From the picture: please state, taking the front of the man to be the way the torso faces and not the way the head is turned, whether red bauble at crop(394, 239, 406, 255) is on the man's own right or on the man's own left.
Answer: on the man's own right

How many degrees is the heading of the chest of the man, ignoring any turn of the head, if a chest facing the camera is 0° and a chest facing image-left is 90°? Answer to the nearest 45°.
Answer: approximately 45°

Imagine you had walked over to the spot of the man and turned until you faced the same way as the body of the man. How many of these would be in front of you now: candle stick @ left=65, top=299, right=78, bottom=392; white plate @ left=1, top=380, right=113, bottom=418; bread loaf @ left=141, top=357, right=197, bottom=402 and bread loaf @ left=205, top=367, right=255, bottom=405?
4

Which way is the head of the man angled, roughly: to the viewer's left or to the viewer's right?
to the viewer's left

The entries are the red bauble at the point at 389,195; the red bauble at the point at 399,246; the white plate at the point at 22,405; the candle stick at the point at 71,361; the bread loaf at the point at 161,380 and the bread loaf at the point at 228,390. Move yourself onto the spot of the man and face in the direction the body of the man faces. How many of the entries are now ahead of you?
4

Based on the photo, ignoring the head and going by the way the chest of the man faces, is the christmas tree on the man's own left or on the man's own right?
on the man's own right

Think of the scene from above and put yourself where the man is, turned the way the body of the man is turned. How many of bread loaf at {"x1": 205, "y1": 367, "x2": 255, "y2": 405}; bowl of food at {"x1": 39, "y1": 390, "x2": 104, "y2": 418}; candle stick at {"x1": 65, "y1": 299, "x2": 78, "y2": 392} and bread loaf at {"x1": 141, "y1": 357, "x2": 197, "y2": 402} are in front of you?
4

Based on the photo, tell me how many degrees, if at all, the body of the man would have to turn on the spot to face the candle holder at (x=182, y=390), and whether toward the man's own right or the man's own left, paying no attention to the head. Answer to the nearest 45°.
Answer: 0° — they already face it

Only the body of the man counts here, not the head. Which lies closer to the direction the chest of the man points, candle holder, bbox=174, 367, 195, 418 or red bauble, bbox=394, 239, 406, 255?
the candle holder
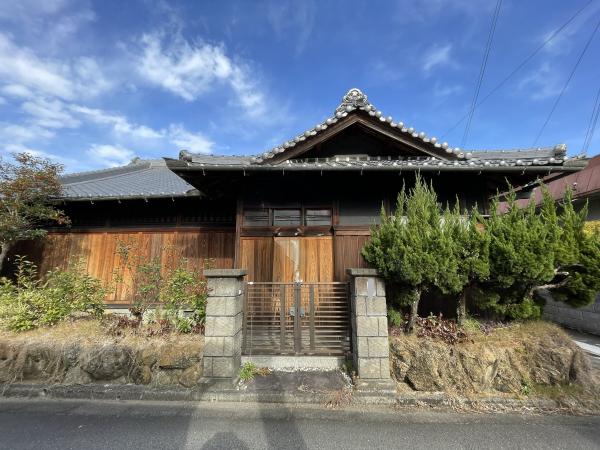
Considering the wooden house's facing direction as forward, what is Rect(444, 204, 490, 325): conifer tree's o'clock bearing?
The conifer tree is roughly at 10 o'clock from the wooden house.

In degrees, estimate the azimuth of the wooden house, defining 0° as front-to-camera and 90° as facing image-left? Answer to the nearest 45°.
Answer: approximately 0°
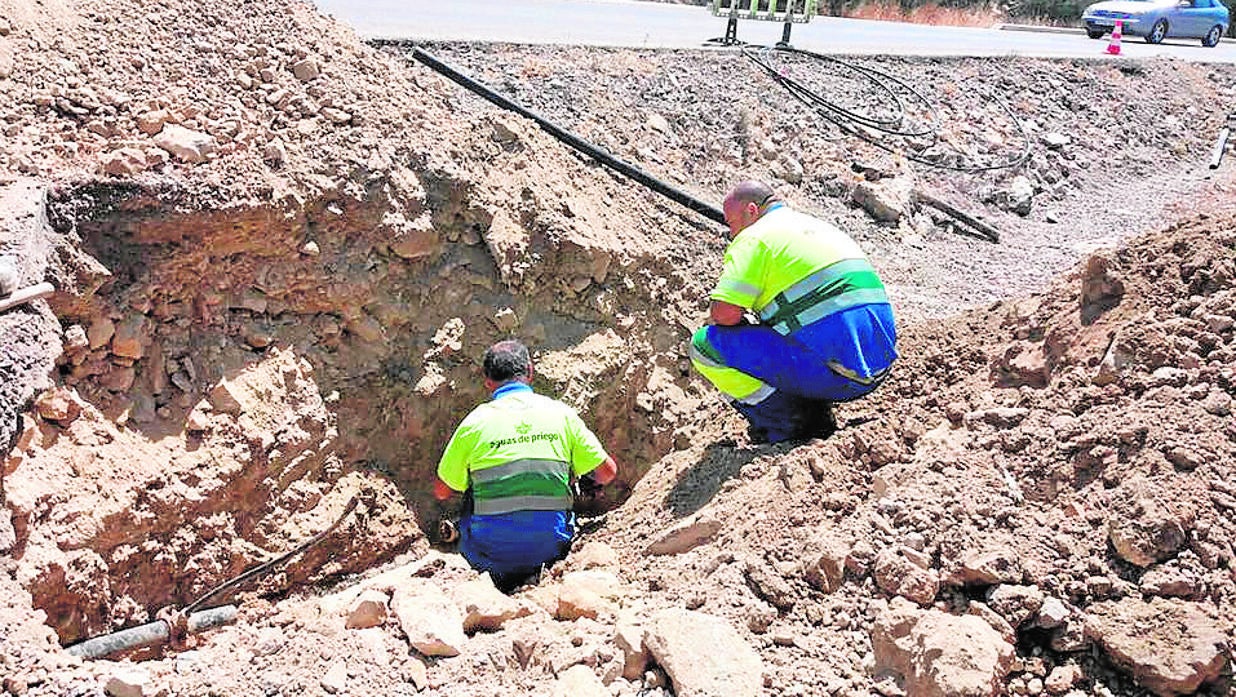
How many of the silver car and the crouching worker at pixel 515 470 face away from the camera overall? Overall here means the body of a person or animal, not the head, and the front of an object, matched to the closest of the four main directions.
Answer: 1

---

WORK TO BE COMPLETED: Copy all of the material above, substituting "loaf of bread" for every instance of "bread loaf" and changing nothing else. Leave the pictures out of your answer.

WRITTEN RESPONSE:
From the picture: please state, taking the front of the man to be the way the torso faces and not the way the head is turned, whether red bauble at crop(394, 239, 406, 255) is on the man's own right or on the man's own left.
Answer: on the man's own right

How many degrees is the heading of the chest of the man, ignoring any turn of the head, if a chest facing the camera is 0° and a chest facing image-left is 90°? Answer to the nearest 45°.
Answer: approximately 45°

Imagine you had walked over to the spot of the man and turned until you faced the same way as the body of the man. How many of these would be in front of you now: candle stick @ left=65, top=299, right=78, bottom=392; white plate @ left=1, top=380, right=113, bottom=418; loaf of bread @ left=141, top=357, right=197, bottom=402 and loaf of bread @ left=205, top=367, right=255, bottom=405?
4

Which way is the head of the man angled, roughly: to the viewer's left or to the viewer's right?
to the viewer's left

The entries are the red bauble at the point at 389,195; the red bauble at the point at 399,246; the white plate at the point at 22,405; the candle stick at the point at 71,361; the loaf of bread at the point at 161,380 and the loaf of bread at the point at 228,390. Move yourself onto the spot of the man and face in the direction the body of the man faces. How many of the entries are now ahead of you?
4

Based on the photo, ignoring the head and going by the way the chest of the man faces, is the christmas tree on the man's own left or on the man's own right?
on the man's own right

Think of the scene from above and put yourself where the man is, turned the way the body of the man is turned. How many of loaf of bread at {"x1": 205, "y1": 367, "x2": 255, "y2": 405}; bowl of food at {"x1": 39, "y1": 390, "x2": 104, "y2": 418}; candle stick at {"x1": 65, "y1": 299, "x2": 78, "y2": 392} and loaf of bread at {"x1": 141, "y1": 357, "x2": 197, "y2": 402} are in front of you?
4

Based on the photo, tell me how many degrees, if at all, the body of the man would have to turn on the spot to face the candle holder at (x=182, y=390), and whether toward the man's own right or the man's own left, paying no attention to the head. Answer to the nearest 45°.
Answer: 0° — they already face it

Only the body of the man counts here, not the head. Which lies closer to the direction the chest of the man points, candle holder, bbox=174, 367, 195, 418 or red bauble, bbox=394, 239, 406, 255?
the candle holder
Considering the wooden house's facing direction as forward, what is Rect(444, 204, 490, 325): conifer tree's o'clock bearing?
The conifer tree is roughly at 10 o'clock from the wooden house.

In degrees, estimate the azimuth of the wooden house, defining 0° as front-to-camera and 90° as facing image-left? Answer to the nearest 45°.
Answer: approximately 0°
How many of the silver car and the crouching worker at pixel 515 470 face away from the camera overall? Overall here means the body of a person or animal, not the head, and the front of an object, matched to the closest of the four main directions.
Answer: 1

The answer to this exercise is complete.